Iquitos itself is not the nicest city to visit. And the Belen part is perhaps the most famous part of the city for its poverty. We had not originally planned on visiting it but after our change of plans with our Amazon jungle tour we found ourselves with an extra day in Iquitos and decided to add it to the list.
There are two main parts of Belen to see- the neighborhoods with floating houses and the market. I had read a lot of mixed reviews online saying how dangerous it can be in Belen and to never go there without a guide. They went so far as to say avoid all contact when there, for sure leave all money and bags at home and don’t even bother bringing a camera of phone to take photos unless you wanted it stolen. Pablo and I aren’t usually very intimidated by these sorts of reviews and scenarios, we’ve never had a problem with any sort of theft during our travels. But after spending a few days in Iquitos itself I already didn’t feel the most comfortable there and we agreed that if we were going to go to the rather bad parts of the city it was probably better to play it safe this time around.

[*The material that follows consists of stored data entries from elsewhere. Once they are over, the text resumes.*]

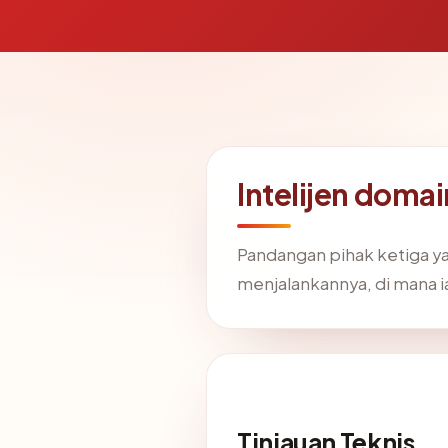
Intelijen doma
Pandangan pihak ketiga y
menjalankannya, di mana 
Tinjauan Teknis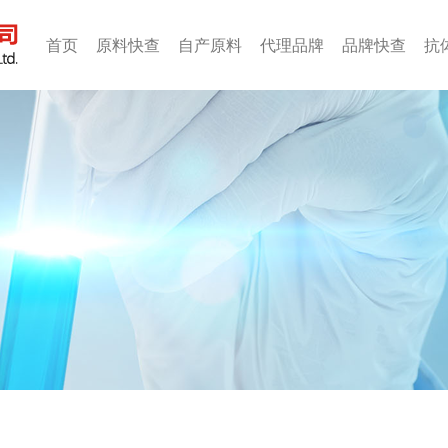
首页
原料快查
自产原料
代理品牌
品牌快查
抗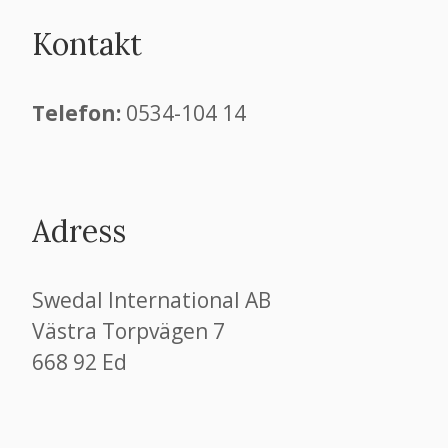
Kontakt
​​​​​​​Telefon:
0534-104 14
Adress
Swedal International AB
Västra Torpvägen 7
668 92 Ed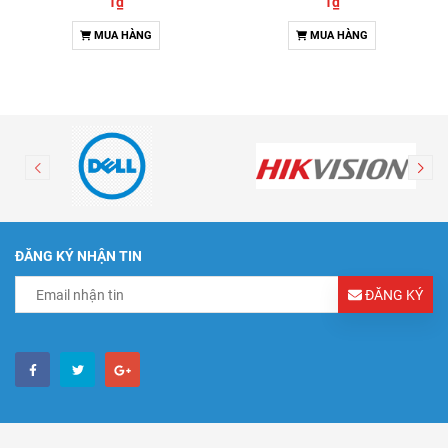
1₫
1₫
MUA HÀNG
MUA HÀNG
ĐĂNG KÝ NHẬN TIN
ĐĂNG KÝ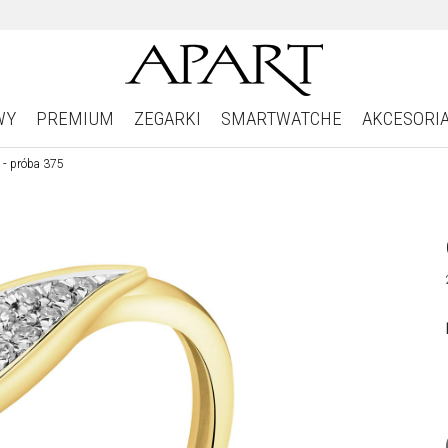
WY
PREMIUM
ZEGARKI
SMARTWATCHE
AKCESORI
t - próba 375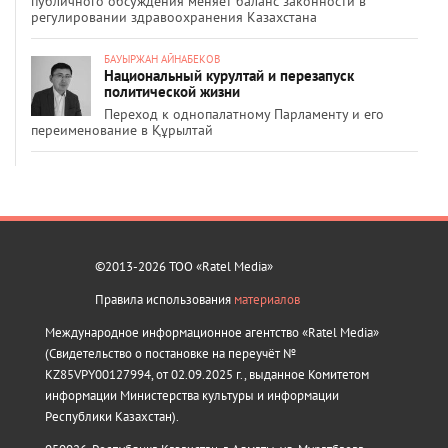
публичного обсуждения меняет баланс законности в
регулировании здравоохранения Казахстана
БАУЫРЖАН АЙНАБЕКОВ
Национальный курултай и перезапуск
политической жизни
Переход к однопалатному Парламенту и его
переименование в Құрылтай
©2013-2026 ТОО «Ratel Media»
Правила использования
материалов
Международное информационное агентство «Ratel Media»
(Свидетельство о постановке на переучёт №
KZ85VPY00127994, от 02.09.2025 г., выданное Комитетом
информации Министерства культуры и информации
Республики Казахстан).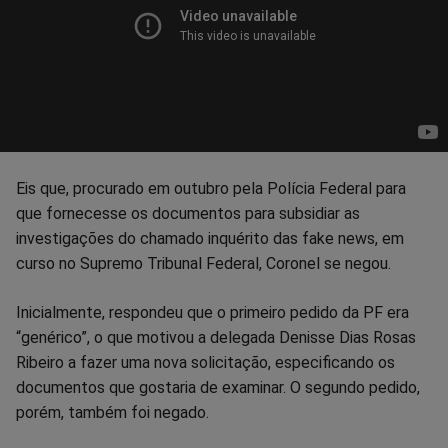
Eis que, procurado em outubro pela Polícia Federal para
que fornecesse os documentos para subsidiar as
investigações do chamado inquérito das fake news, em
curso no Supremo Tribunal Federal, Coronel se negou.
Inicialmente, respondeu que o primeiro pedido da PF era
“genérico”, o que motivou a delegada Denisse Dias Rosas
Ribeiro a fazer uma nova solicitação, especificando os
documentos que gostaria de examinar. O segundo pedido,
porém, também foi negado.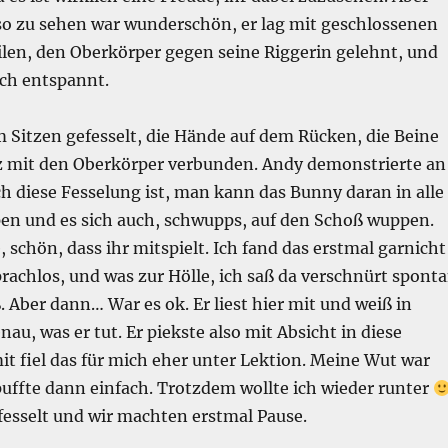
so zu sehen war wunderschön, er lag mit geschlossenen
ilen, den Oberkörper gegen seine Riggerin gelehnt, und
ich entspannt.
m Sitzen gefesselt, die Hände auf dem Rücken, die Beine
z mit den Oberkörper verbunden. Andy demonstrierte an
ch diese Fesselung ist, man kann das Bunny daran in alle
en und es sich auch, schwupps, auf den Schoß wuppen.
 schön, dass ihr mitspielt. Ich fand das erstmal garnicht
sprachlos, und was zur Hölle, ich saß da verschnürt spont
 Aber dann… War es ok. Er liest hier mit und weiß in
au, was er tut. Er piekste also mit Absicht in diese
t fiel das für mich eher unter Lektion. Meine Wut war
uffte dann einfach. Trotzdem wollte ich wieder runter
fesselt und wir machten erstmal Pause.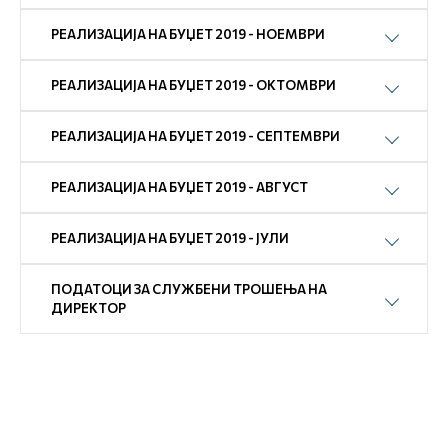
РЕАЛИЗАЦИЈА НА БУЏЕТ 2019 - НОЕМВРИ
РЕАЛИЗАЦИЈА НА БУЏЕТ 2019 - ОКТОМВРИ
РЕАЛИЗАЦИЈА НА БУЏЕТ 2019 - СЕПТЕМВРИ
РЕАЛИЗАЦИЈА НА БУЏЕТ 2019 - АВГУСТ
РЕАЛИЗАЦИЈА НА БУЏЕТ 2019 - ЈУЛИ
ПОДАТОЦИ ЗА СЛУЖБЕНИ ТРОШЕЊА НА
ДИРЕКТОР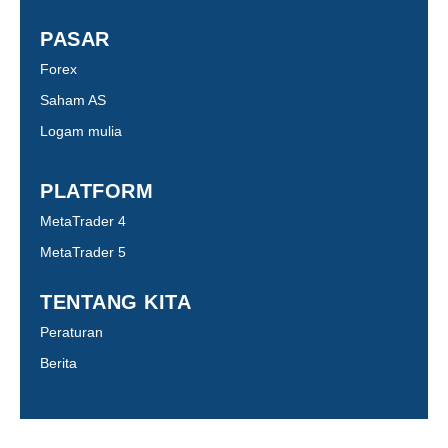
PASAR
Forex
Saham AS
Logam mulia
PLATFORM
MetaTrader 4
MetaTrader 5
TENTANG KITA
Peraturan
Berita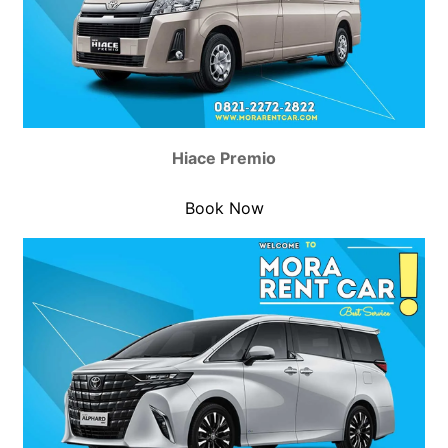
Hiace Premio
Book Now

We tried looking online for guides to hire but couldn’t find very much information at all. So we decided to ask the front desk of our hotel for advice. The woman working there said she knew someone who took tourists to Belen and within 15 minutes he had arrived at the hotel ready to take us.
We hopped into his motortaxi and off we went to visit the neighborhood first. He told us that it’s not smart to be in the area after 3:00pm, so if you do plan to go make sure it’s early in the day. After that a lot of drug deals start and prostitution is everywhere. Iquitos also has a big problem with child sex trafficking so it was interesting to learn all about Belen but also very sad. The homes are in such disarray it was by far the poorest area I’ve ever seen, even more so than my time as a missionary in Honduras. Children seemed happy enough all laughing and waving and smiling as we passed, but everywhere was just covered in piles of garbage. It smelled bad and it was difficult wading through the garbage at times. We made our way on foot towards the waterfront where our guide got us a canoe to take us around to see the neighborhood.
The homes are built on stilts so that they can raise with the river during the rainy season. We were there during the dry season so nothing was up too high, but it was interesting to see how they were tied on to the poles. Water levels raise by many feet and at that time it’s really only possible to navigate the town by boat. We passed by so many homes that looked like they could fall to pieces at any moment, churches built right on the water and even some “grocery stores” with food being sold out of canoes. Floating gas stations are available all along the way as well. It was quite the cultural experience to see, though not something I’d like to return to.
From there we hopped back in the motortaxi and made our way to Belen market. If you’ve never experienced an open air market in another country, this one could definitely be quite overwhelming. Our guide took us through the part of it, but it was far too large to visit without many hours. It just stretched on and on forever! He made sure to guide us away from the unsafe parts where drugs were being sold and things like that. Walking through the medicinal section was quite educational as it was full of different plants, potions and animal parts believed to heal any ailment you may have. Other sections were full of clothes and shoes and accessories while still others served as the actual food market. We saw everything from the normal fruits and spices to cigarettes being freshly rolled to turtles sliced wide open with their eggs for sale beside them to crocodile (alligator?) heads and tails available for purchase to eat. The smells were strong and the sanitation levels definitely were not. We probably spent about 45 minutes in there and that was enough for me. I was eager for some fresh air and to be away from all the bloody meat by the end of it. Not to mention it was packed with people! Try to get there in the morning before it’s really full if you go to visit.
All in all I would say seeing Belen was a cool aspect of Iquitos because it’s such an important part of the city. But it’s not for the typical tourist and not something I have any desire to go see again. If we were to head back to Iquitos, visiting Belen would be at the bottom of my list. Was it worth it hiring a guide? Honestly, I’m not really sure if we would have been in much danger while in the market. But he was very helpful with navigating around because it was extremely confusing. It wasn’t too expensive, I think maybe around 100 soles, and the peace of mind was worth it to me. So if you do venture out I think I would suggest having a guide for yourself as well.